На самом деле ее звали Жанна Луиза Бодон, она родилась 9 июня 1868 года в городке под названием Бельвиль, совсем неподалеку от Парижа; ее мать была шлюхой. Местечко Бельвиль, располагающееся на высоком и отвесном плато, в те времена едва ли могло претендовать на что-то общее с Парижем: позднее оттуда провели канатную дорогу, чтобы улучшить связь с городом света и веселья. На поприще проституции ее мать трудилась с четырнадцати лет до тридцати одного года, потом сделалась слишком тучной и стала зарабатывать на жизнь гаданием на кофейной гуще. Она называла себя модисткой. «Моя мать была красивой, блистательной и знаменитой парижанкой периода Второй империи», — пишет Джейн в своих мемуарах, вышедших в 1930-е годы, и намекает, что ее отец — итальянский граф; ведь так всегда можно сказать, и в большинстве случаев это прозвучит вполне правдоподобно: моим отцом был итальянский граф, но еще правдоподобнее было бы, если бы он оказался местным крестьянином по имени Фан. Поэтому мать берет себе имя «Элиза, графиня фон Фон» и отдает ребенка на воспитание своим родителям; это происходит во время осады Парижа в 1870 году, в тот же год, когда Шарко отсылает семью вместе с детьми в Лондон. К этому я еще вернусь.
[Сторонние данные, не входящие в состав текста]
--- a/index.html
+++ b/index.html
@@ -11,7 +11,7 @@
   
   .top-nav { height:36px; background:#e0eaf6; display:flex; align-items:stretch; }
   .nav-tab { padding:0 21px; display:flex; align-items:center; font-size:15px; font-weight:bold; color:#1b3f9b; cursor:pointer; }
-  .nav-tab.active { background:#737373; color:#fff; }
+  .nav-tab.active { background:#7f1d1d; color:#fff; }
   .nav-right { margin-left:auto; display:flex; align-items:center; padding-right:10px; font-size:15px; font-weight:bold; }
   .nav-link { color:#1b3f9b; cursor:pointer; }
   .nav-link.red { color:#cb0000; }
Группа прусских солдат считает Джейн своим талисманом, но первое немецкое предложение, которое она выучивает, возбуждая всеобщее веселье: «Все пруссаки свиньи».
Время от времени мать берет ее к себе и избивает, а в промежутках — периоды отдыха у бабушки и дедушки, и тогда жизнь делается веселой. Одному из бывших любовников матери становится жалко Джейн, он подкармливает ее, она начинает полнеть, что доставляет ему двоякое удовольствие.
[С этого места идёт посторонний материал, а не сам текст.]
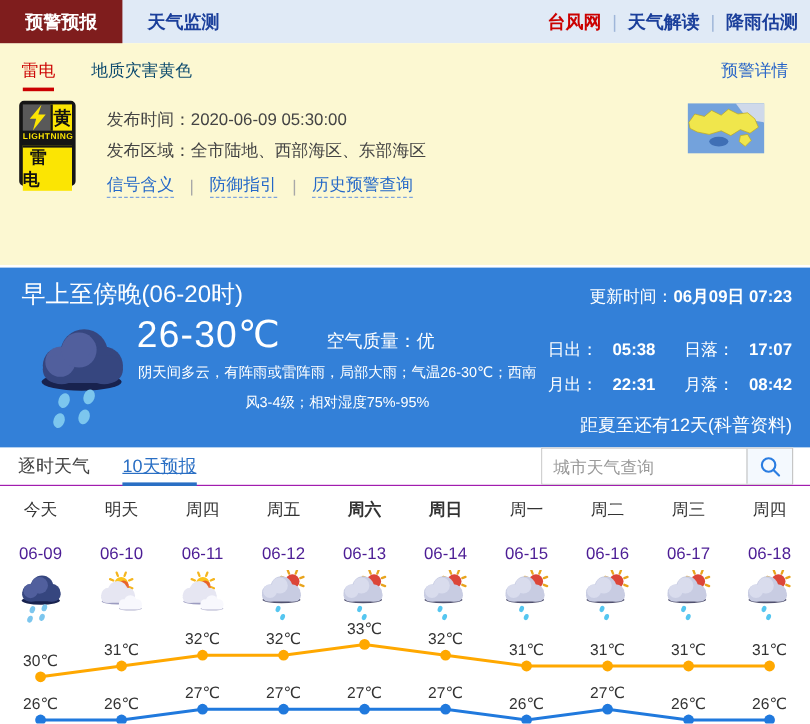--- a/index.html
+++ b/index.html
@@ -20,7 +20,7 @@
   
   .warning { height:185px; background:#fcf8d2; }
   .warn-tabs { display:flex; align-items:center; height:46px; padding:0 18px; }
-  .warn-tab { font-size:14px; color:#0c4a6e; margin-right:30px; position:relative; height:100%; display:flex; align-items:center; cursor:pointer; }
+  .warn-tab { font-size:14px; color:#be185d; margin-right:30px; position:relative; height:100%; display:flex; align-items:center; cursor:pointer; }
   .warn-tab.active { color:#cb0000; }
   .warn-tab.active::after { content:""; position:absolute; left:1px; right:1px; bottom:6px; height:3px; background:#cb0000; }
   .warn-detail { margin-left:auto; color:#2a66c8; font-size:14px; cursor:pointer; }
Джейн молодец: умеет «убирать, разжигать огонь и готовить еду». Она настоящая шалунья, — таково общее мнение, — хоть и застенчива. «Никогда не забывай, что ты дочь итальянского графа», — постоянно твердит ей мать. Юная Джейн верит в Бога и хочет спасти мать от вечной кары, потом она махнет на все рукой и на попытки спасения матери тоже.
Начало жизненного пути Джейн производит угнетающее впечатление.
В тринадцать лет она просит милостыню на окраинах. Ее молодость отмечена сентиментальностью в духе того времени, знаменитой и интересной она станет позднее, прежде всего благодаря рисункам Тулуз-Лотрека.
Будучи слабохарактерной, она с трудом преодолевает юношеские годы.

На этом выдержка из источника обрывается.